Boxer engines are engines that have pistons mounted 180 degrees apart and they do everything at the same time. This makes for an incredibly smooth engine because the fact that they are on opposite sides cancells out vibration and any un-smooth characteristics.

I propose a radial engine with 6 cylinders that has two banks of Y-3s. The second bank is identical to the first, only it is turned 180 degrees. Now, for every cylinder in the first bank there is an opposed cylinder in the second to "mimic" it.
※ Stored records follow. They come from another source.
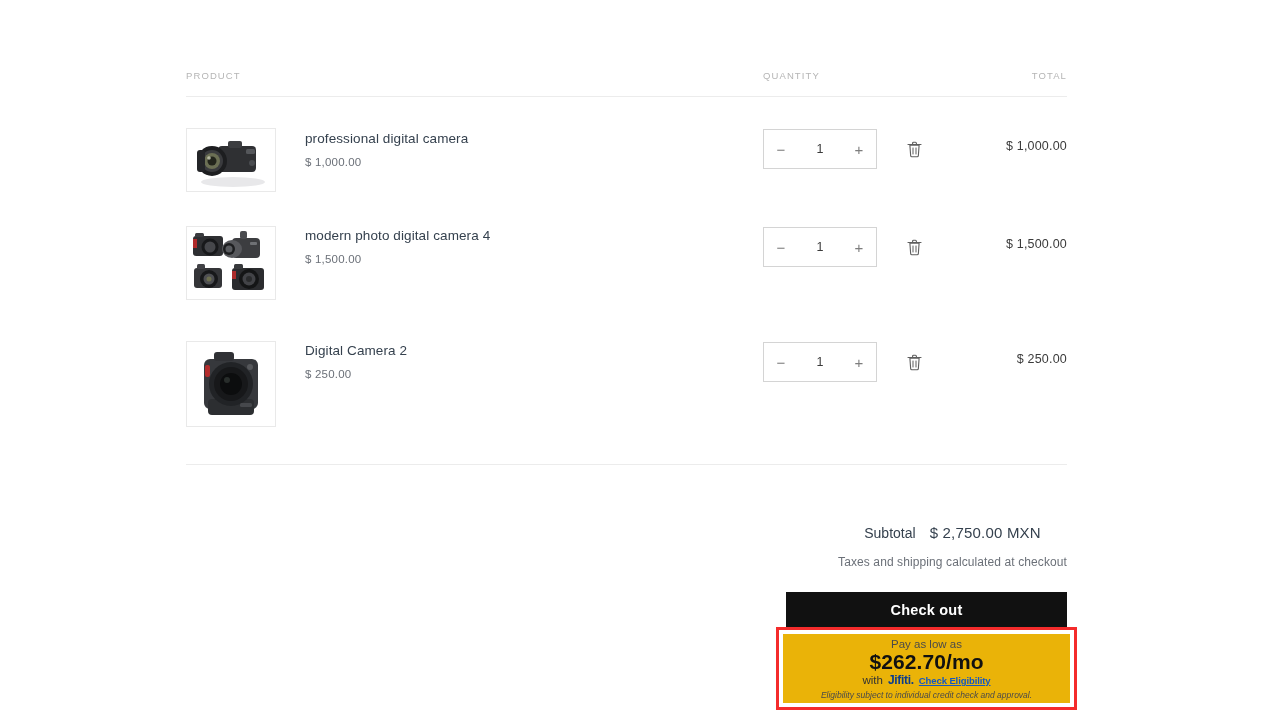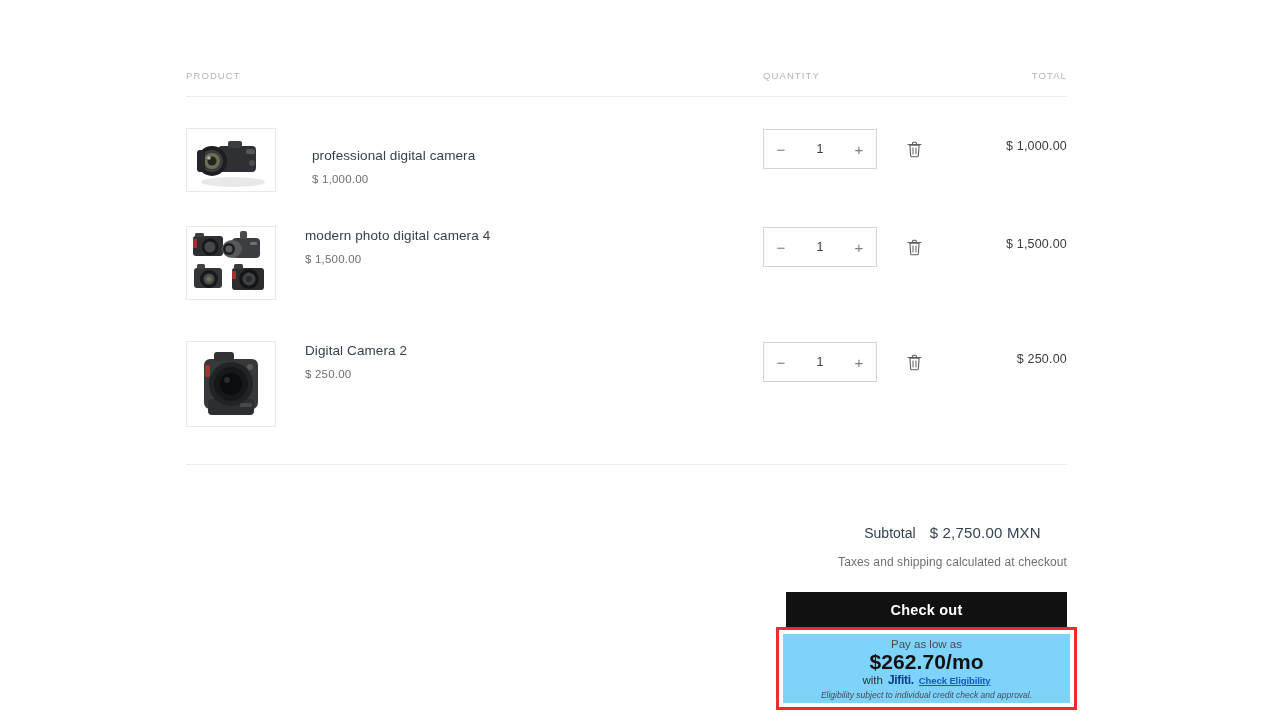--- a/index.html
+++ b/index.html
@@ -169,7 +169,7 @@
         <circle cx="64" cy="33" r="3" fill="#4a4c50"></circle>
       </svg>
     </div>
-    <div class="info" style="top:19px;margin-left:7px;">
+    <div class="info" style="top:2px;">
       <div class="prod-name">professional digital camera</div>
       <div class="prod-price">$ 1,000.00</div>
     </div>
All it needs are two cranks, one for each bank and 180 degrees apart.

acurafan07, Nov 26 2007

Illustration http://i210.photobu...r_Radial_Engine.jpg
Red shows the first bank, Blue shows the second [acurafan07, Nov 26 2007]

My kind of boxer http://www.webbikew...cycles/sport-boxer/
[normzone, Nov 27 2007]


       Your going to mount this is a car? OHV's? Are you talking rotating cylinders or stationary cylinders with a crankshaft that turns? Think about your final engine dimensions here, its going to be huge. Imagine a Subaru engine (4 cylinder "H" boxer) and how wide it is, now rotate that 360 and you have your engine.   

       Bun overall
evilpenguin, Nov 26 2007

       I'm thinking pushrod with variable rocker arms because OHCs would add to the overall size. I was thinking the crank would turn because it would likely be a lot of work to couple a rotating block to a transmission.   

       I also think it would take up a lot less space than you think. Although it would be slightly taller and wider than any other configuration, it wouldn't be nearly as long, meaning it could fit into small cars much more easily than any other 6-cylinder.   

       Thanks for the bun.
acurafan07, Nov 26 2007

       I've often thought that a radial 6-cylinder Bourke engine would be a good idea. The usable force arc on a 2-cylinder Bourke engine is 135 degrees, so having 3 pairs would give even power throughout the rotation and reduce sideways forces on the yoke. To reduce vibrations you'd need a 12-cylinder engine though as the opposing cylinders in a Bourke travel in the same direction.
marklar, Nov 26 2007

       Good idea. I think this would probably work better than my original idea as far as being compact and easily balanced, but with my idea it would be easier to have OHCs.
discontinuuity, Nov 26 2007

       When I hear boxer I automaticallly think BMW motorcycle. This would make for a fun bike.
normzone, Nov 26 2007

       In a radial engine, if the cylinders rotate, the cam can simply be raised parts on the inside of the stationary casing.
marklar, Nov 27 2007

       Would you mind telling me what the benefit is in this, or rather the problem which it solves?
vincevincevince, Nov 27 2007

       It (mostly) solves the issue of significant vibration problems inherent in radial engines, without adding a significant amount of additional size.   

       But since when has the HB been about solving problems?
5th Earth, Nov 27 2007

       Your engine concept is nice. It would bring back good college memories when I designed my first radial to rotary engines to improve the conventional ones. Yet, due to financial constraints, I never intend to build any until I designed the perfect configuration... or maybe, until I have the fortune.   

       Poor me.
rotary, Apr 03 2008

       I think this should have 8 cylinders instead of 6. The four-stroke cycle is smoother that way.